* **Aim of the task**
Every entry that appears below is to be output exactly.

Collected data entries:

=-=-=

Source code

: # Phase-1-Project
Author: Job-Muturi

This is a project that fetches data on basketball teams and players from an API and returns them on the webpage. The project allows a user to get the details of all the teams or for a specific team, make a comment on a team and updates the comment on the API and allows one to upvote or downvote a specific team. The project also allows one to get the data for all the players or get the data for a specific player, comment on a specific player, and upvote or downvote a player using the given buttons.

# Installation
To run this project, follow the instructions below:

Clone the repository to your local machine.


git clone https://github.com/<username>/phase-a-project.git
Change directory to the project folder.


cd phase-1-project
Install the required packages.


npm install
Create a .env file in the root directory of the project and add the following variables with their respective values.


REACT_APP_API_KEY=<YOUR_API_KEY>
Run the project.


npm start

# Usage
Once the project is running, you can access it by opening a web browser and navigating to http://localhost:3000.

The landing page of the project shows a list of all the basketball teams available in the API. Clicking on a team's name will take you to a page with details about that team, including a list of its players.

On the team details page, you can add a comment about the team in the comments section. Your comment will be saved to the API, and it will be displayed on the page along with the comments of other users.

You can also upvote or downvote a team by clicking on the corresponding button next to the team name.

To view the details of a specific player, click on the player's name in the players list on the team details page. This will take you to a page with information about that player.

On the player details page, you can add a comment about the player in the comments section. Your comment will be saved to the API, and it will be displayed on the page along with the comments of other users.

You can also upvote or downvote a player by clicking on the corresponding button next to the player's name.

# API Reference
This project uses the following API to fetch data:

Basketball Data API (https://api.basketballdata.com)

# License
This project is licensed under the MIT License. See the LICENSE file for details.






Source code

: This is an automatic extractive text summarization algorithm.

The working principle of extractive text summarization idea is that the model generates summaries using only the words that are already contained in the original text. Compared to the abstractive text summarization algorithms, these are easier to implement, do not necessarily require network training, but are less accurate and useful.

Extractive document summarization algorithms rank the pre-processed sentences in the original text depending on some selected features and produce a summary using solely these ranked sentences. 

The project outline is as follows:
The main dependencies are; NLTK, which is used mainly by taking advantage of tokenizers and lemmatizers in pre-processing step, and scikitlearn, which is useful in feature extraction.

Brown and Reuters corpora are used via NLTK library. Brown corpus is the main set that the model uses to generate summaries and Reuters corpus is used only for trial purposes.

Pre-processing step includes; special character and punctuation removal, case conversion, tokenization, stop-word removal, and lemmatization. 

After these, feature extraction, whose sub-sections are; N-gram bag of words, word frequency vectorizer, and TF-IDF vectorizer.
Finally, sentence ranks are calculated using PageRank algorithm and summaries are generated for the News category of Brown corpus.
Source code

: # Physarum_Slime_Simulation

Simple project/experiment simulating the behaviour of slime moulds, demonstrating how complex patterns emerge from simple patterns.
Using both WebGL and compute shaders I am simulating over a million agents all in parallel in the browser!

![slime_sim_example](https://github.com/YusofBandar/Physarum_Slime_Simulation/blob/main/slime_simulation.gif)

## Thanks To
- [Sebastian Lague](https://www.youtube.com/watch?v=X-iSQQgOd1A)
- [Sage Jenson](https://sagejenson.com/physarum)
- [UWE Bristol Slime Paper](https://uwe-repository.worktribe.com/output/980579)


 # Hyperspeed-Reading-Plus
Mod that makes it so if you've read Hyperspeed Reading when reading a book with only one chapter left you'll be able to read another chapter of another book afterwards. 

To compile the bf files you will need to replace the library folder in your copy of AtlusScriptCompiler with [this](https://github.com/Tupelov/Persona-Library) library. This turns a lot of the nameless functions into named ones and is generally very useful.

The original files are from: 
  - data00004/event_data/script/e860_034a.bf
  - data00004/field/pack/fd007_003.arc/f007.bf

=-=-=

* **Response to this task**
Source code

: # Phase-1-Project
Author: Job-Muturi

This is a project that fetches data on basketball teams and players from an API and returns them on the webpage. The project allows a user to get the details of all the teams or for a specific team, make a comment on a team and updates the comment on the API and allows one to upvote or downvote a specific team. The project also allows one to get the data for all the players or get the data for a specific player, comment on a specific player, and upvote or downvote a player using the given buttons.

# Installation
To run this project, follow the instructions below:

Clone the repository to your local machine.


git clone https://github.com/<username>/phase-a-project.git
Change directory to the project folder.


cd phase-1-project
Install the required packages.


npm install
Create a .env file in the root directory of the project and add the following variables with their respective values.


REACT_APP_API_KEY=<YOUR_API_KEY>
Run the project.


npm start

# Usage
Once the project is running, you can access it by opening a web browser and navigating to http://localhost:3000.

The landing page of the project shows a list of all the basketball teams available in the API. Clicking on a team's name will take you to a page with details about that team, including a list of its players.

On the team details page, you can add a comment about the team in the comments section. Your comment will be saved to the API, and it will be displayed on the page along with the comments of other users.

You can also upvote or downvote a team by clicking on the corresponding button next to the team name.

To view the details of a specific player, click on the player's name in the players list on the team details page. This will take you to a page with information about that player.

On the player details page, you can add a comment about the player in the comments section. Your comment will be saved to the API, and it will be displayed on the page along with the comments of other users.

You can also upvote or downvote a player by clicking on the corresponding button next to the player's name.

# API Reference
This project uses the following API to fetch data:

Basketball Data API (https://api.basketballdata.com)

# License
This project is licensed under the MIT License. See the LICENSE file for details.






Source code

: This is an automatic extractive text summarization algorithm.

The working principle of extractive text summarization idea is that the model generates summaries using only the words that are already contained in the original text. Compared to the abstractive text summarization algorithms, these are easier to implement, do not necessarily require network training, but are less accurate and useful.

Extractive document summarization algorithms rank the pre-processed sentences in the original text depending on some selected features and produce a summary using solely these ranked sentences. 

The project outline is as follows:
The main dependencies are; NLTK, which is used mainly by taking advantage of tokenizers and lemmatizers in pre-processing step, and scikitlearn, which is useful in feature extraction.

Brown and Reuters corpora are used via NLTK library. Brown corpus is the main set that the model uses to generate summaries and Reuters corpus is used only for trial purposes.

Pre-processing step includes; special character and punctuation removal, case conversion, tokenization, stop-word removal, and lemmatization. 

After these, feature extraction, whose sub-sections are; N-gram bag of words, word frequency vectorizer, and TF-IDF vectorizer.
Finally, sentence ranks are calculated using PageRank algorithm and summaries are generated for the News category of Brown corpus.
Source code

: # Physarum_Slime_Simulation

Simple project/experiment simulating the behaviour of slime moulds, demonstrating how complex patterns emerge from simple patterns.
Using both WebGL and compute shaders I am simulating over a million agents all in parallel in the browser!

![slime_sim_example](https://github.com/YusofBandar/Physarum_Slime_Simulation/blob/main/slime_simulation.gif)

## Thanks To
- [Sebastian Lague](https://www.youtube.com/watch?v=X-iSQQgOd1A)
- [Sage Jenson](https://sagejenson.com/physarum)
- [UWE Bristol Slime Paper](https://uwe-repository.worktribe.com/output/980579)


 # Hyperspeed-Reading-Plus
Mod that makes it so if you've read Hyperspeed Reading when reading a book with only one chapter left you'll be able to read another chapter of another book afterwards. 

To compile the bf files you will need to replace the library folder in your copy of AtlusScriptCompiler with [this](https://github.com/Tupelov/Persona-Library) library. This turns a lot of the nameless functions into named ones and is generally very useful.

The original files are from: 
  - data00004/event_data/script/e860_034a.bf
  - data00004/field/pack/fd007_003.arc/f007.bf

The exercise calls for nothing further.